**What you will do**
In the records below, begin at the line containing "ring mcp: (162, 223)" and end at the line containing "thumb cmc: (228, 236)"; quote every line in that span exactly, including both boundary lines, and no others.

**Task input**
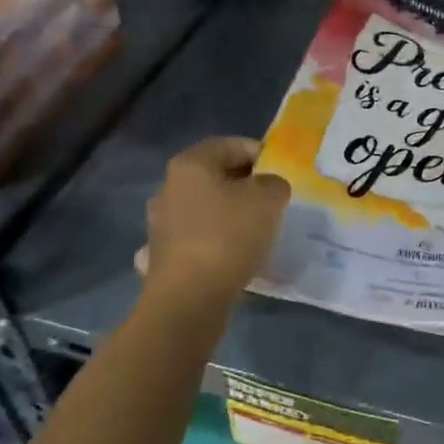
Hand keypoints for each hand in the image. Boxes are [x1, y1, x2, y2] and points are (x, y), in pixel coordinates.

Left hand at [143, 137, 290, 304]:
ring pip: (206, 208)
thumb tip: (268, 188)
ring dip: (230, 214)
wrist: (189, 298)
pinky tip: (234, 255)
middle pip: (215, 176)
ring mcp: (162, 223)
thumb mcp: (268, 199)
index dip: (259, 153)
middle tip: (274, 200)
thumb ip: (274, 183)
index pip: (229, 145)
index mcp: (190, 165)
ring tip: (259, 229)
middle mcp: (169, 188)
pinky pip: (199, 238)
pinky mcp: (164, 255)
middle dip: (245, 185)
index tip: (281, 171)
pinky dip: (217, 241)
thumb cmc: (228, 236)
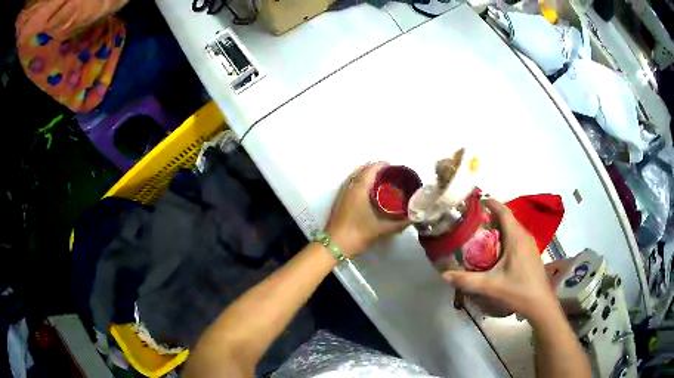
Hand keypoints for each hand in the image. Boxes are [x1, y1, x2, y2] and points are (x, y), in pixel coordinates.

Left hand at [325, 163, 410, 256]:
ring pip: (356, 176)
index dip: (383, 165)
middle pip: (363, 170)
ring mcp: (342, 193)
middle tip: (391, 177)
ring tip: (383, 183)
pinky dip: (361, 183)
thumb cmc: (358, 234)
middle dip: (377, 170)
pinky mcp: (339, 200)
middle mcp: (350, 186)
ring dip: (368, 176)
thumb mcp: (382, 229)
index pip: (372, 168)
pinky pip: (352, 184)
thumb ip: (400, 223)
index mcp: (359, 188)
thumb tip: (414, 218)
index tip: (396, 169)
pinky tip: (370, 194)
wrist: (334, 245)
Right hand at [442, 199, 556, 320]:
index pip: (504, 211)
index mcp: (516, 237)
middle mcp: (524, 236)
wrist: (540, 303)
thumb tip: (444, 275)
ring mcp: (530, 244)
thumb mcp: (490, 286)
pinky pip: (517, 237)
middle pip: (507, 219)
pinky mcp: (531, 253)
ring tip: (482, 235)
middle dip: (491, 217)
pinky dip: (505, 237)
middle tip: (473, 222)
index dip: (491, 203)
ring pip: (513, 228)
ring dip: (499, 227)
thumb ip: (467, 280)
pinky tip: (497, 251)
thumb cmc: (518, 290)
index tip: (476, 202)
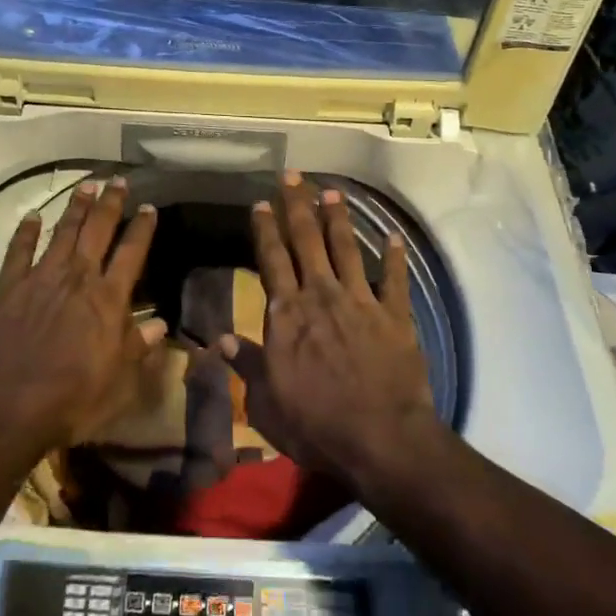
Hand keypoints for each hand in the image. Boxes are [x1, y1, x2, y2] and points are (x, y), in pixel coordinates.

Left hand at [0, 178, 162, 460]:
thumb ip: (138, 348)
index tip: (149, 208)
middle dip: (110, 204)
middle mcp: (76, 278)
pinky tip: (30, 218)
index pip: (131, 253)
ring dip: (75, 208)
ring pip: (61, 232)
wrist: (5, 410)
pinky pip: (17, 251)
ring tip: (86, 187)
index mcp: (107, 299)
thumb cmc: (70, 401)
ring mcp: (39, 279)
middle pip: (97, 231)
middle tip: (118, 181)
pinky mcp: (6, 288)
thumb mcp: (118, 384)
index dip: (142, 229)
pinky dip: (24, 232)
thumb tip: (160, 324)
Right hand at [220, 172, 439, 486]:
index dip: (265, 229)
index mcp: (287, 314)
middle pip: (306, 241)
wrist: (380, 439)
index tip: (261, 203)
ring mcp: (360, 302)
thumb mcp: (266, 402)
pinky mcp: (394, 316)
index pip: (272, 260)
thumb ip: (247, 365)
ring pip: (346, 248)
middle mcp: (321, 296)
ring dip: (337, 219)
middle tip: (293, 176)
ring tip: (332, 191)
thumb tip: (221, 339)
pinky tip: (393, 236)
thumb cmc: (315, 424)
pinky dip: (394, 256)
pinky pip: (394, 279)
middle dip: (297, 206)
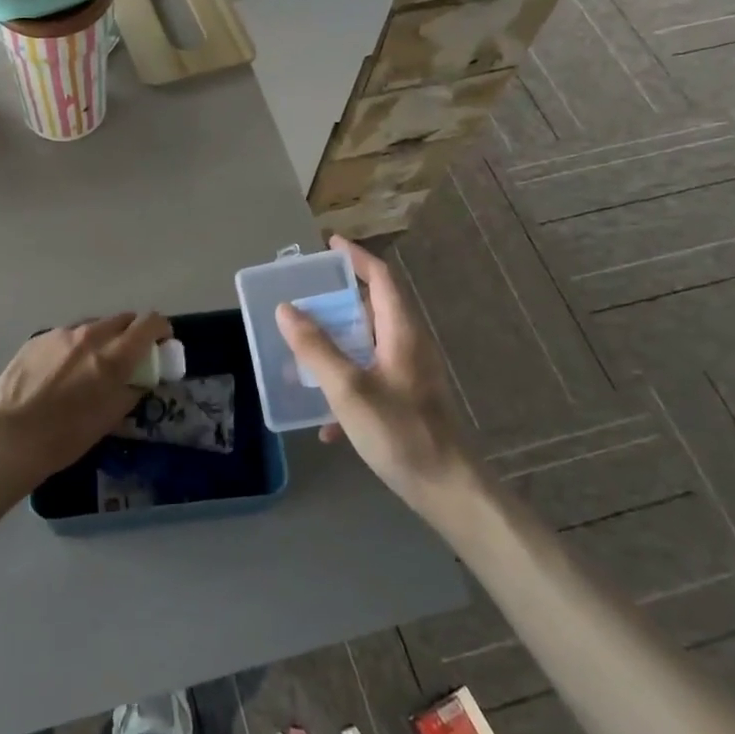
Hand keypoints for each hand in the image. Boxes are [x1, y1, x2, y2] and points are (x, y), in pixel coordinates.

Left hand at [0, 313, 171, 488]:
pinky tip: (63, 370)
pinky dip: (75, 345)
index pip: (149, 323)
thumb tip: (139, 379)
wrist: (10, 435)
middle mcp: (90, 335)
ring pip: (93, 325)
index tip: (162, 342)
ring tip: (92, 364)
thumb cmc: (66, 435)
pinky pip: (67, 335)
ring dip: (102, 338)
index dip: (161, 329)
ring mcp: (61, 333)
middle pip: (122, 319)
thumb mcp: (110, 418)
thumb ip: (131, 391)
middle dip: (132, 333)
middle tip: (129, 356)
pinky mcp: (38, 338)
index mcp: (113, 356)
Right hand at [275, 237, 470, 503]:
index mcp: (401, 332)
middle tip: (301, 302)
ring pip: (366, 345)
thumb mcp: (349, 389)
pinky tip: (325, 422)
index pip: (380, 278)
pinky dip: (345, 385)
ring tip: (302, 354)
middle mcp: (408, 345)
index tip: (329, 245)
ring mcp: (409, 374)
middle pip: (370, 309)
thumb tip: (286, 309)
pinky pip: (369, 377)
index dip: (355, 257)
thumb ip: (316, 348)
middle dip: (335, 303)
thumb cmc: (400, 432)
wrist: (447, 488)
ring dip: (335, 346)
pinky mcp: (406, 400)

...

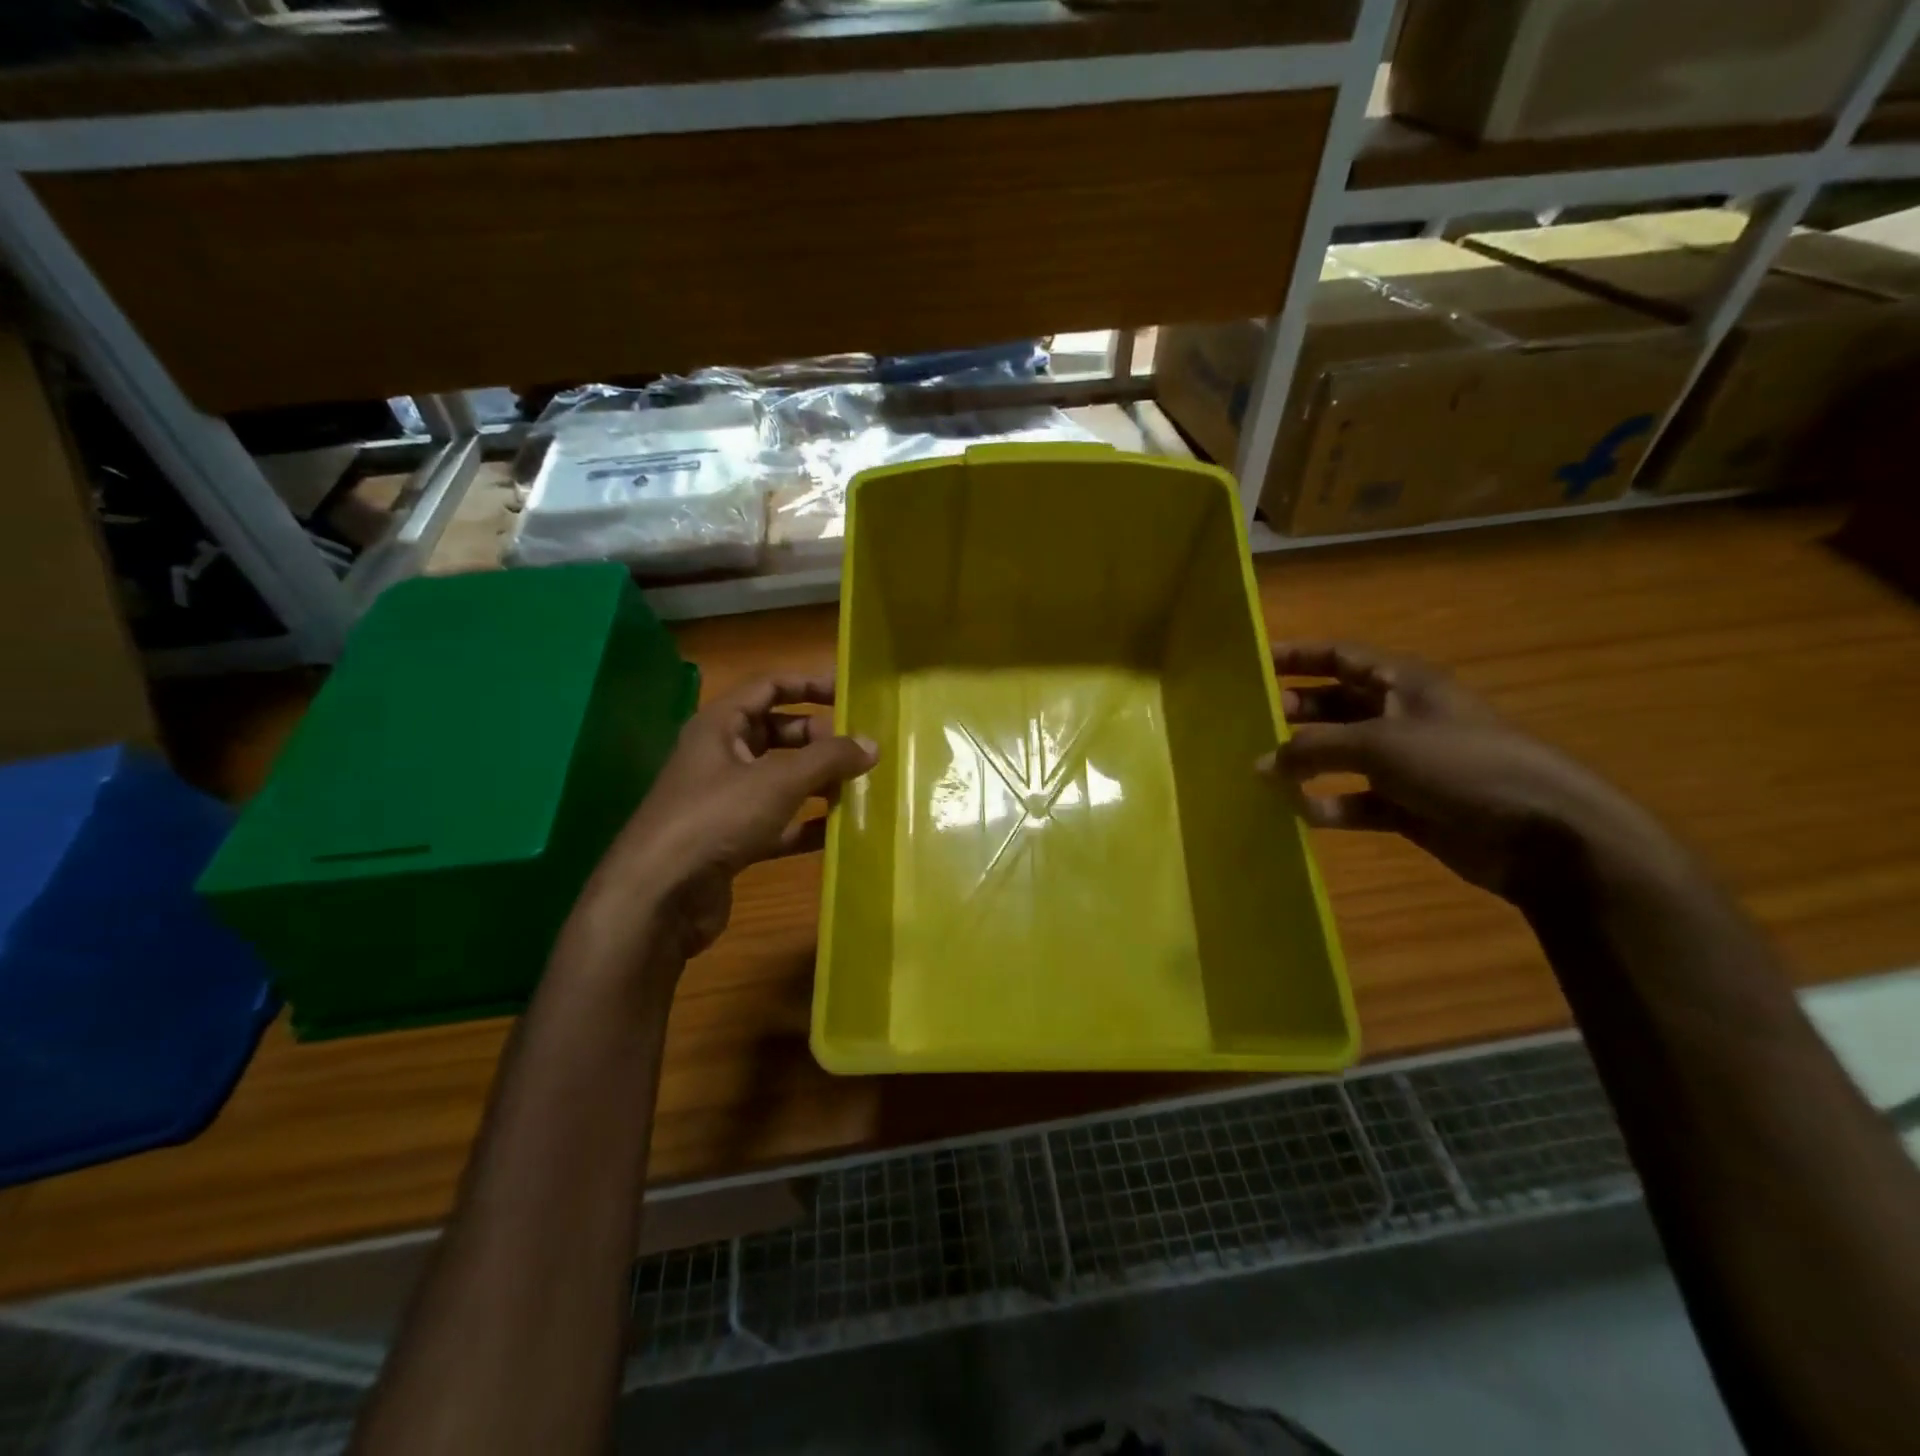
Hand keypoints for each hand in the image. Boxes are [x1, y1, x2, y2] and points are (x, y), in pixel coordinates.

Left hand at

**Answer to the problem**
ring mcp: (162, 223)
thumb mcp: (268, 199)
index dip: (259, 153)
middle tip: (274, 200)
thumb ip: (274, 183)
index pip: (229, 145)
index mcp: (190, 165)
ring tip: (259, 229)
middle mcp: (169, 188)
pinky pip: (199, 238)
pinky mcp: (164, 255)
middle dip: (245, 185)
index tip: (281, 171)
pinky dip: (217, 241)
thumb cmc: (228, 236)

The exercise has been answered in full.